BJP’s behavior vis-a-vis the Asifa rape-and-murder case was no doubt the trigger for the latest showdown between the two coalition partners, but what Tassaduq Mufti said about the alliance had actually more to do with general lack of trust and rapport within the alliance than any specific episode. The issues and concerns that junior Mufti voiced are indeed a true reflection of how things have been since this alliance came into being, and also of the anger and frustration his party has attracted in the bargain.

So PDP will actually have to do some explaining to the people and spell out as to what happened in a single night that the party on the brink of calling it a day has chosen to sing praises of appreciation for its alliance partner. It must reveal if it has got any fresh assurances from the BJP’s central leadership about the party’s “sincere allegiance” to the ‘Agenda of Alliance’ now onwards. It must make public if there have been any fresh pledges to addressing all those sticky issues which have thus far brought only eggs on the PDP’s face. It must articulate if the Centre has agreed to any new formula as would help this party to regain and rebuild the trust it has lost in its core constituency because of BJP’s obduracy thus far. And more importantly, it must explain how this quick turn-around came about — that the party which, given the hindsight of past three years of its alliance with BJP, felt as having been reduced to a “partner in the crime of bloodshed in Kashmir”, now feels that “there is no substitute to this alliance”.

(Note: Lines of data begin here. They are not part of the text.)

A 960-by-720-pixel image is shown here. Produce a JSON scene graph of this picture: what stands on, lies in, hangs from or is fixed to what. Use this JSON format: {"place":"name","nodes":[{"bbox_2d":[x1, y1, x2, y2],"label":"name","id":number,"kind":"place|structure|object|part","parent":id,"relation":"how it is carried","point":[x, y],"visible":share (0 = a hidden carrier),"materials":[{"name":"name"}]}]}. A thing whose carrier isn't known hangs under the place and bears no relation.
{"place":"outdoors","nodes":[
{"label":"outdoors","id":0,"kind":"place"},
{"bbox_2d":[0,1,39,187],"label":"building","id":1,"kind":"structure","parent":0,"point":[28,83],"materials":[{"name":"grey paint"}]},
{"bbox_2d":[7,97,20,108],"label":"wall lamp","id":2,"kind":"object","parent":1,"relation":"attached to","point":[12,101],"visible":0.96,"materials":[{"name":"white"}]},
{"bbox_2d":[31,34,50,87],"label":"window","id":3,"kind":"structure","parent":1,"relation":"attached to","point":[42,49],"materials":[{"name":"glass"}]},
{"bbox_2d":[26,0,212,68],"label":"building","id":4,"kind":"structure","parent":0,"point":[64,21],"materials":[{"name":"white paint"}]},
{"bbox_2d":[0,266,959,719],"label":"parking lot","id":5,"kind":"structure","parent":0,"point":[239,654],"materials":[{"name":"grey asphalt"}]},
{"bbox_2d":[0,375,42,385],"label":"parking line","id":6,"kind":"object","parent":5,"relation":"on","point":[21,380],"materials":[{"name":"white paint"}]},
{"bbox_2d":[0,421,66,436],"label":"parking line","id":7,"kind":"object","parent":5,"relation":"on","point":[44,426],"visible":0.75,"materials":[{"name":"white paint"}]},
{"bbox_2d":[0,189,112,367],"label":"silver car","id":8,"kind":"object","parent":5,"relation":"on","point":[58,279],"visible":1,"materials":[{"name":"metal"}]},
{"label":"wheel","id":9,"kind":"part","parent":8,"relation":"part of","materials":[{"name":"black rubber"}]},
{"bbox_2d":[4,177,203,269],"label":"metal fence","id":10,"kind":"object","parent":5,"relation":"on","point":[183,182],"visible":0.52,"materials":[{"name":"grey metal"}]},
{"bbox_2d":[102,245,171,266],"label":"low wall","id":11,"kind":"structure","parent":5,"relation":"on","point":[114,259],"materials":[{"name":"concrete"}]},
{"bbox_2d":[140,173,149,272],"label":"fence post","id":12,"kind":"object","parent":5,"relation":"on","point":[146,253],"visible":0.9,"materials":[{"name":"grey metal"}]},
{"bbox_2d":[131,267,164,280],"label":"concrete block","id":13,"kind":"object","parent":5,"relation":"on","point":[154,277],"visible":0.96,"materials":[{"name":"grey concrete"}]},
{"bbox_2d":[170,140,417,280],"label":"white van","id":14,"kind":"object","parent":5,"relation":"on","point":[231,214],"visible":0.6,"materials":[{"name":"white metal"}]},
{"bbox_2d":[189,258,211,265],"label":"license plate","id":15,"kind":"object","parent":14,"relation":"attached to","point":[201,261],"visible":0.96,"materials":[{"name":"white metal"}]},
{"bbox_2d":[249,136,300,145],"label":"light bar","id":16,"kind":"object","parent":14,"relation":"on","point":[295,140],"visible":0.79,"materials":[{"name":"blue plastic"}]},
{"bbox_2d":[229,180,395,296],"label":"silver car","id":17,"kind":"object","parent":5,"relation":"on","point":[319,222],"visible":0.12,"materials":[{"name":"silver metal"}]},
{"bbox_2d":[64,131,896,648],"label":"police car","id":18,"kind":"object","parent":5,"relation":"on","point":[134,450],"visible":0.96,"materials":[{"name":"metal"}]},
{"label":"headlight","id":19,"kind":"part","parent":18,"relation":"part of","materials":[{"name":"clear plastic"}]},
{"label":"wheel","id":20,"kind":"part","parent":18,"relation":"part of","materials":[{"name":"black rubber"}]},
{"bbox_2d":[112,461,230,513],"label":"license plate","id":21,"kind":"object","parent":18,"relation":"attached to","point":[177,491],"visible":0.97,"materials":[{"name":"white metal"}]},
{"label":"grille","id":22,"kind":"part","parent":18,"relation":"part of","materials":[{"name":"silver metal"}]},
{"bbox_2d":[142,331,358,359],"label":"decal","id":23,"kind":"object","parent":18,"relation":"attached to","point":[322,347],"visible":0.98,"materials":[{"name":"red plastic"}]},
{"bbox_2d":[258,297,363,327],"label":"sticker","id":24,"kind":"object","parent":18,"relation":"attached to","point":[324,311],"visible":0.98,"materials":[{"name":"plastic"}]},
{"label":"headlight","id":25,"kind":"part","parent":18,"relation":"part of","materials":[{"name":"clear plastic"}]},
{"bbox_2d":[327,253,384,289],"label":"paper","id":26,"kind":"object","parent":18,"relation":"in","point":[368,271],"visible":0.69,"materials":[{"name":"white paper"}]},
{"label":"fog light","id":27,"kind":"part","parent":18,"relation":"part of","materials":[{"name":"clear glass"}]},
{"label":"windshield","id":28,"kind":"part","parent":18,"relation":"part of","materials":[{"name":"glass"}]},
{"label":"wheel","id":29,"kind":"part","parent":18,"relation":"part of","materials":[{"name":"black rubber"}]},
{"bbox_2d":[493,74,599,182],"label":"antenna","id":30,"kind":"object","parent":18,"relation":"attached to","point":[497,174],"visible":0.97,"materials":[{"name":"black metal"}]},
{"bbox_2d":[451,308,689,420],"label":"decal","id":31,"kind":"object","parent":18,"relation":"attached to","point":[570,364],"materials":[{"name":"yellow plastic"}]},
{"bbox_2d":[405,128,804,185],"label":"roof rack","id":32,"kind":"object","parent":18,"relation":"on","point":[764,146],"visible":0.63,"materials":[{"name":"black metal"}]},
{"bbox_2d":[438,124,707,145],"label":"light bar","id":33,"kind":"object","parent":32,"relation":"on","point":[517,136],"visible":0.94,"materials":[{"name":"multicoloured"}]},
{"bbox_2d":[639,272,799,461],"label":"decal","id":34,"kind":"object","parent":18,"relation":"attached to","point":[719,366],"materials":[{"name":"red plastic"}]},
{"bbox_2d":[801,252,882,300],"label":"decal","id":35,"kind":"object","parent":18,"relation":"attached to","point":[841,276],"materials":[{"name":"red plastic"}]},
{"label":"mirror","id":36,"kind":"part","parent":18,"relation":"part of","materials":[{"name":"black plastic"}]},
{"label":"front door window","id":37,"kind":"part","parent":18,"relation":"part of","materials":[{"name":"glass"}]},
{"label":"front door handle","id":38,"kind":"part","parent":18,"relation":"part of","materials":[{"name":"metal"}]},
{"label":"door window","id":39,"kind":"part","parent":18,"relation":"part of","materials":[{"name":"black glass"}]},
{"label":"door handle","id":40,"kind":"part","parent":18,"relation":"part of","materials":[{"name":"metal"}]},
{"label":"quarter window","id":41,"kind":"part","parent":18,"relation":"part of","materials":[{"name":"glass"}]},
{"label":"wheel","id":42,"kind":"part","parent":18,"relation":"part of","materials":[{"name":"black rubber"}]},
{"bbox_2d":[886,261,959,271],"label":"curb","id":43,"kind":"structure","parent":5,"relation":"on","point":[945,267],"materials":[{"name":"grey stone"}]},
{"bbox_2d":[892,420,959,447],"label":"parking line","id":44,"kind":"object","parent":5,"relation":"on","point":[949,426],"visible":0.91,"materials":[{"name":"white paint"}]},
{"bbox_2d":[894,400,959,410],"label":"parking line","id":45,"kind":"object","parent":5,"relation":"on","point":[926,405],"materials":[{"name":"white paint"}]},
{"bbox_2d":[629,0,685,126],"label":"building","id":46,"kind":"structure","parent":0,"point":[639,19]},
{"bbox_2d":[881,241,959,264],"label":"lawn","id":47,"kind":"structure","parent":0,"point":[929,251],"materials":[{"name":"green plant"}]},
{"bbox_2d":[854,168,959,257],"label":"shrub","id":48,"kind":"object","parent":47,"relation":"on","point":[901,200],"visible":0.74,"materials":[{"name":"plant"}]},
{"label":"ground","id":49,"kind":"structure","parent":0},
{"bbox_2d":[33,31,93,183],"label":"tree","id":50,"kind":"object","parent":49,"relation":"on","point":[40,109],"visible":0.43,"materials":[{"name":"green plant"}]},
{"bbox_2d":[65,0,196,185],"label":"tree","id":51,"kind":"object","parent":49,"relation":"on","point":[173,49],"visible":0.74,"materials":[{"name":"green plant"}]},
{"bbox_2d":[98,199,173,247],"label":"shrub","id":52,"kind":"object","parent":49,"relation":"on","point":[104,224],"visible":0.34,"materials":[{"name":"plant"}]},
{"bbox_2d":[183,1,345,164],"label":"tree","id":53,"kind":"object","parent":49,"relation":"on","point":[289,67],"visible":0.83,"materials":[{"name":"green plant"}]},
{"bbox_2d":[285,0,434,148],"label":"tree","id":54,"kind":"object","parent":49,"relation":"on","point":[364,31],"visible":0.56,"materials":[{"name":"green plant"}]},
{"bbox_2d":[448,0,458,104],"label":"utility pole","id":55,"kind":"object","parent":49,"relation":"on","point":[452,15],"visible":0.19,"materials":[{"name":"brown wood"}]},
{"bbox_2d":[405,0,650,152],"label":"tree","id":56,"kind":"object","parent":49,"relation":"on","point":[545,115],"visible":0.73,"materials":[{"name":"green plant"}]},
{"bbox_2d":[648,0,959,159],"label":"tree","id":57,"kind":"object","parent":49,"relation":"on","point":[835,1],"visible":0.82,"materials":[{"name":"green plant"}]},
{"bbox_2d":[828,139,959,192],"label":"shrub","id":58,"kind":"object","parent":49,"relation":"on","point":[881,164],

Like Tassaduq Mufti’s assertions, which clearly pointed to something beyond the Kathua episode, the latest patch-up between the two coalition partners also goes way beyond this case. People certainly have a right to know. The reason being that this latest political bargain – whatever it is – has also been struck over their heads! Here is how: PDP instead of slugging out its differences with the BJP at the party and governmental levels voiced its concerns publicly, thereby making people directly a party into the whole thing by giving them a notion that the party was privy and partner to their anger, their frustrations and their alienation. They were led into believing that their fears and their losses are not lost on this party; and that it shares their pain and agony and is ready to “seek their forgiveness for having failed them”. Now after a gap of a single day when the same party says that it is all praise and appreciation for its alliance partner, but stops short of explaining what actually has changed in such a short period of time, people have a reason to question it. The premise being that if “we the people” are made a party to the PDP’s misgivings with the BJP, we have a similar right to be made aware of the reasons for this sudden change of heart. If informed, it is great, otherwise they have a basis to believe that they have yet again been used a bargaining chip in the larger political game – something that is not new to the people of this land!